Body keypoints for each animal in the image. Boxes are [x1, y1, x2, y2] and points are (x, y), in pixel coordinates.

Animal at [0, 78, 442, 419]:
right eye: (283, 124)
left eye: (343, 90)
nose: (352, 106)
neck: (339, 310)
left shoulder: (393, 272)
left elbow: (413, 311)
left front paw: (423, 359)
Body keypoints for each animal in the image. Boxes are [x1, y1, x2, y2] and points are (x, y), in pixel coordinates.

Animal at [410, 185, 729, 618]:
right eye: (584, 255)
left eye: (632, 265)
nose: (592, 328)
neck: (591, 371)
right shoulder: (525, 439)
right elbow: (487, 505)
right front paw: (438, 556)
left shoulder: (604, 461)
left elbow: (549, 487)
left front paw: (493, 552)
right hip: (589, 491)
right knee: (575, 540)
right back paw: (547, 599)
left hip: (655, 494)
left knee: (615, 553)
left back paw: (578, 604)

--

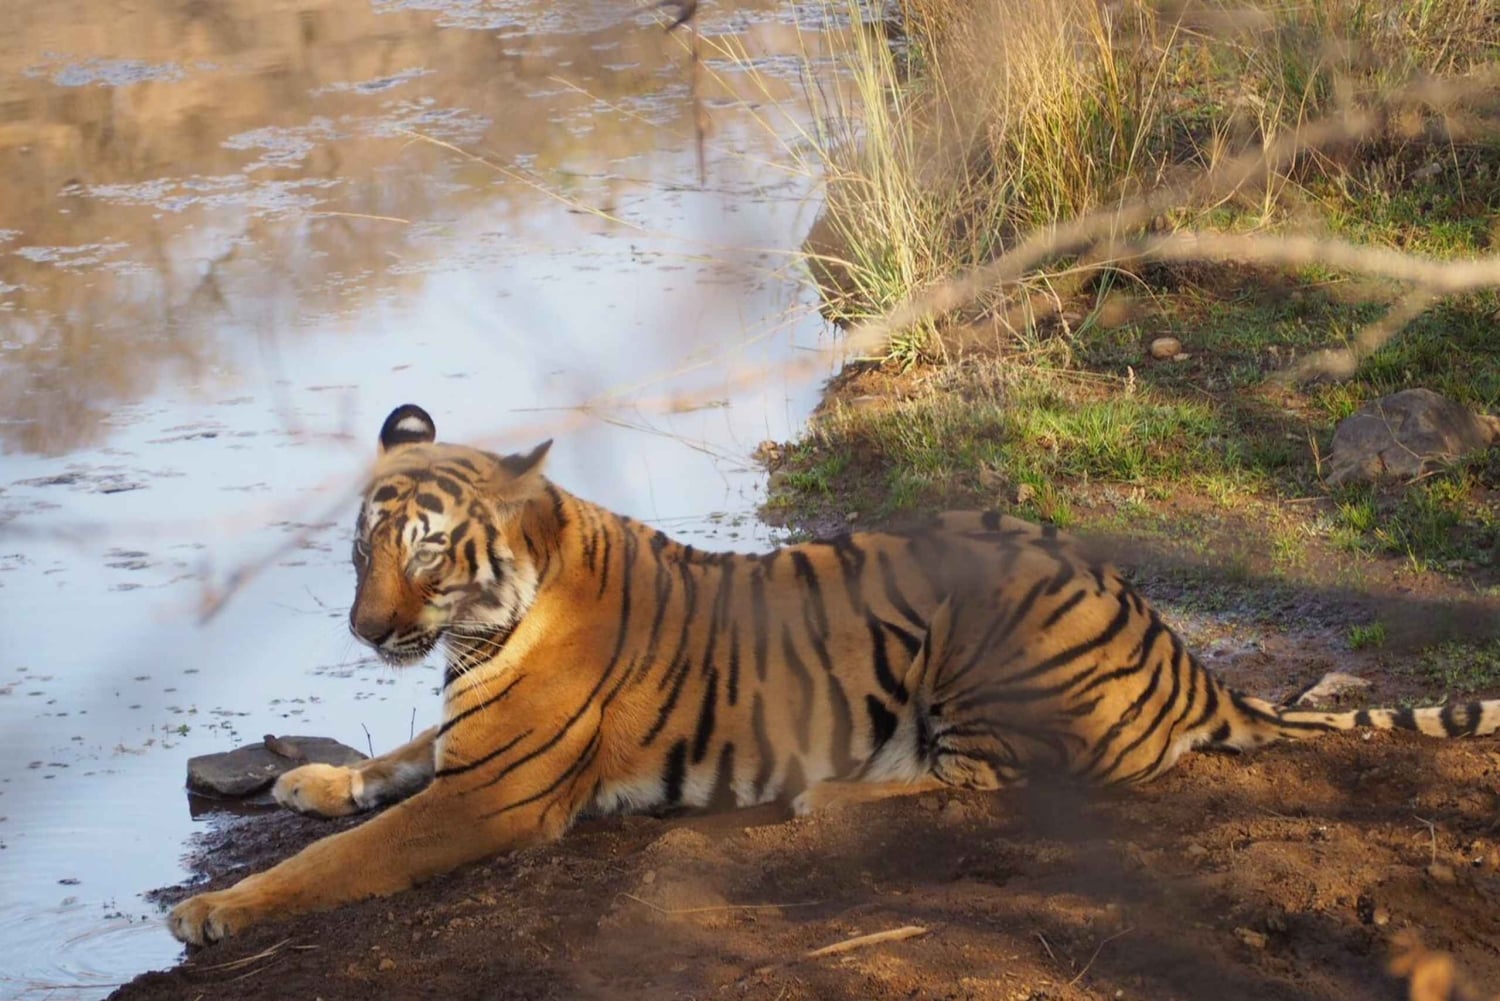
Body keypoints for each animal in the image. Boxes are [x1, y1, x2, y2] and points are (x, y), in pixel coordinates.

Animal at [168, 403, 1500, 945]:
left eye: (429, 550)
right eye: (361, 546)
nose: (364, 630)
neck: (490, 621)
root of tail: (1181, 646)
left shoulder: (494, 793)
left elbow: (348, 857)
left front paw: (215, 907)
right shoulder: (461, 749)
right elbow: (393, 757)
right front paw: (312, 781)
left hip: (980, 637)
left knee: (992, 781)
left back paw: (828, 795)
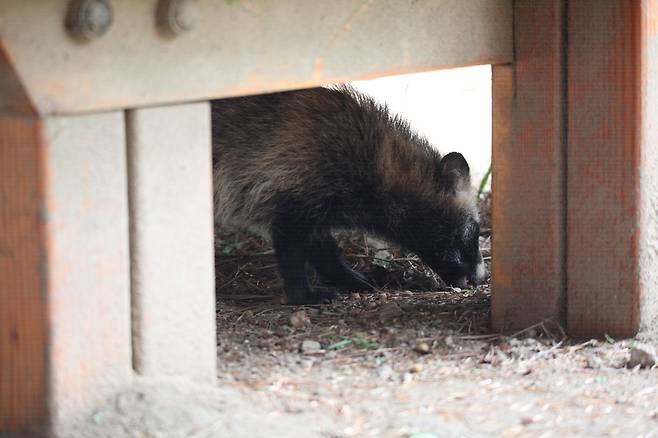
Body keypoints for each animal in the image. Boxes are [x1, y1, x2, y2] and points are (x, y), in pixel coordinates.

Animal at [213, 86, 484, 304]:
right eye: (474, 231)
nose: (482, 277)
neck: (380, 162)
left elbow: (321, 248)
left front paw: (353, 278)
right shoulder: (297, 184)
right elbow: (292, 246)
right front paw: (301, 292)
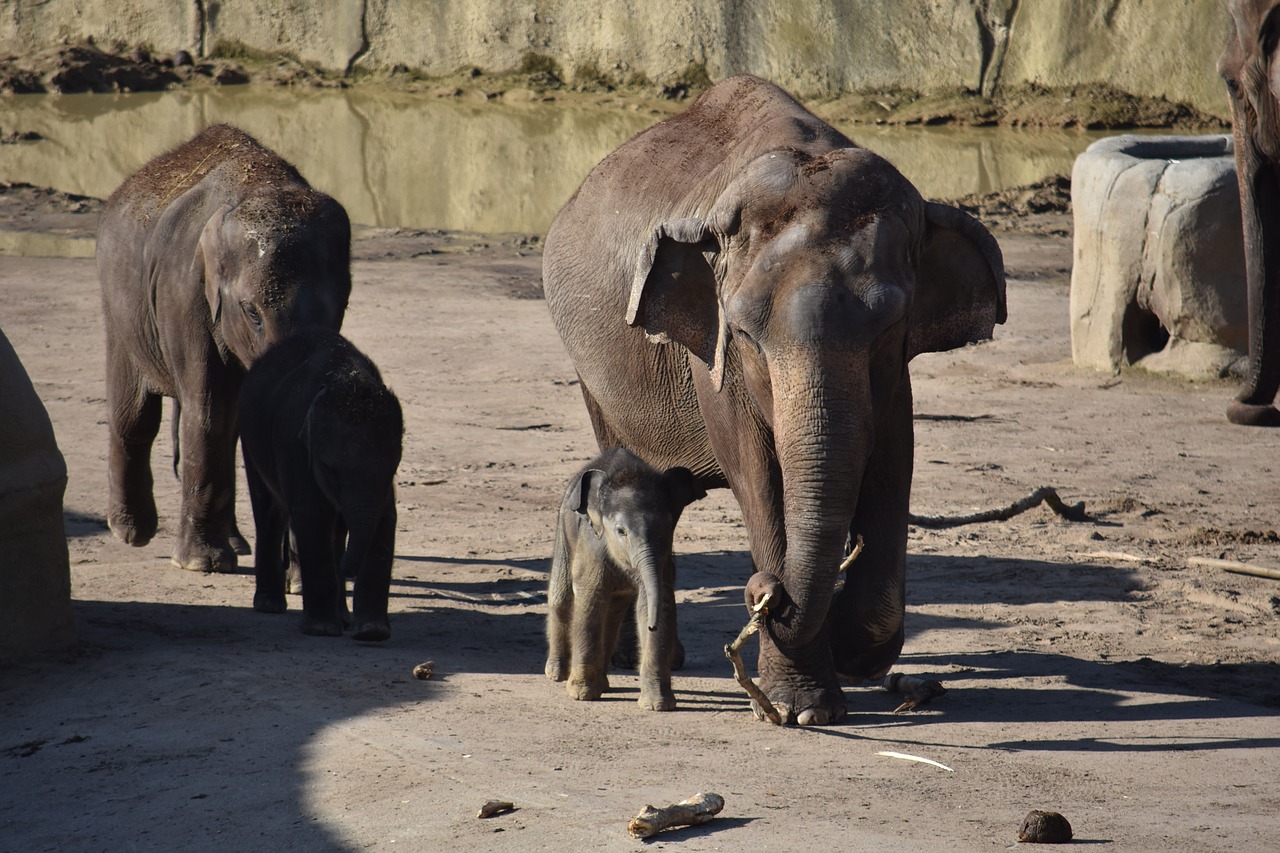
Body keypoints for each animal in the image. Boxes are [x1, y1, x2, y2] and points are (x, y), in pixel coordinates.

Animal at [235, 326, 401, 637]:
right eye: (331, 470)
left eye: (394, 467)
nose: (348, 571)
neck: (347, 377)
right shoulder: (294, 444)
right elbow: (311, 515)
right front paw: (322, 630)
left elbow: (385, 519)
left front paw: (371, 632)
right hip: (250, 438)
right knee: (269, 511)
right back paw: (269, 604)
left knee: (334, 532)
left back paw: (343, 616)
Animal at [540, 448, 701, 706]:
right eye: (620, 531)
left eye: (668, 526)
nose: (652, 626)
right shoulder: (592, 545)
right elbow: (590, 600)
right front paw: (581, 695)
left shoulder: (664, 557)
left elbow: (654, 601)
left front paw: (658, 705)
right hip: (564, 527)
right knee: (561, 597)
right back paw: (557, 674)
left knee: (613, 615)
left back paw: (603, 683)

* * *

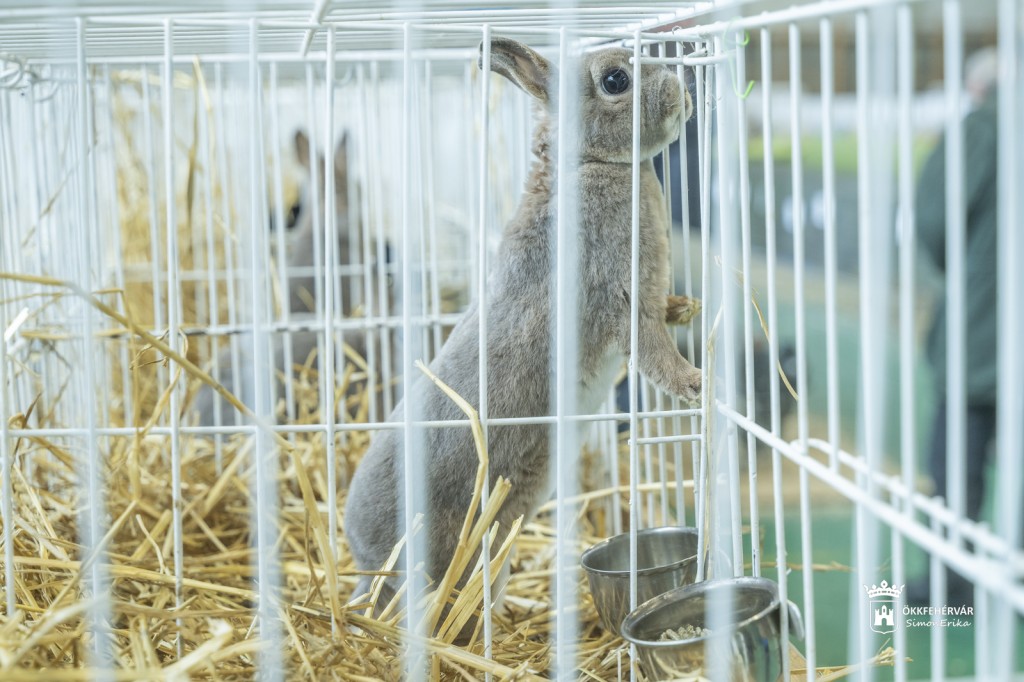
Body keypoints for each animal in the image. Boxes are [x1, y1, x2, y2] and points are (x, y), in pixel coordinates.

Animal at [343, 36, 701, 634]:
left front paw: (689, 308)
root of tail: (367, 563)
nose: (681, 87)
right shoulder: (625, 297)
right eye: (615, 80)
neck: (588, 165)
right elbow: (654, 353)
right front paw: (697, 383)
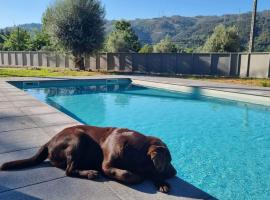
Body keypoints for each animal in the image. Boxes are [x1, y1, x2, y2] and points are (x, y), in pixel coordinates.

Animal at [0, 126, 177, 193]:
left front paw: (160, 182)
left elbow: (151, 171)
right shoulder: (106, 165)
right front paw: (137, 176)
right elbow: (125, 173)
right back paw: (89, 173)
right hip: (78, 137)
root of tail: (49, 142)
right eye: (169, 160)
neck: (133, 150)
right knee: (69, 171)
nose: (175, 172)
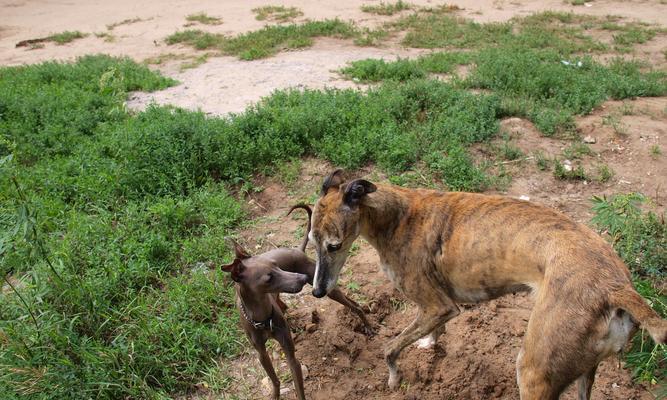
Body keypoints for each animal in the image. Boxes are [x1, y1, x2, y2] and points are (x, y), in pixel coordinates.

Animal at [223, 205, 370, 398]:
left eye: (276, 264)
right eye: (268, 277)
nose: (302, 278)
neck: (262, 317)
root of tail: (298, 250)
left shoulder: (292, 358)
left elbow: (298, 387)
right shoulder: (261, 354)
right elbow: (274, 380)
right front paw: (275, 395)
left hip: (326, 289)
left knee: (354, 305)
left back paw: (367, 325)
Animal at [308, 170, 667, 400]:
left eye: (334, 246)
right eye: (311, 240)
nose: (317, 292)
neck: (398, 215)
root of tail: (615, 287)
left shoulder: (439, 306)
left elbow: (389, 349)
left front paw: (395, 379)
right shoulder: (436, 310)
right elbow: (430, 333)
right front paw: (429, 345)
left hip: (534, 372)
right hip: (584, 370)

# Action item
From the records above, print only the lines between the one holding "right eye: (283, 124)" and the one holding "nose: (592, 328)", inclusive, exactly as they stand.

# Response
right eye: (283, 124)
left eye: (343, 90)
nose: (352, 106)
neck: (339, 310)
left shoulder: (393, 272)
left elbow: (413, 311)
left front paw: (423, 359)
Body keypoints for each animal in the image. Boxes are [x1, y1, x2, y2] and points are (x, y), in pixel coordinates.

Animal at [410, 185, 729, 618]:
right eye: (584, 255)
left eye: (632, 265)
nose: (592, 328)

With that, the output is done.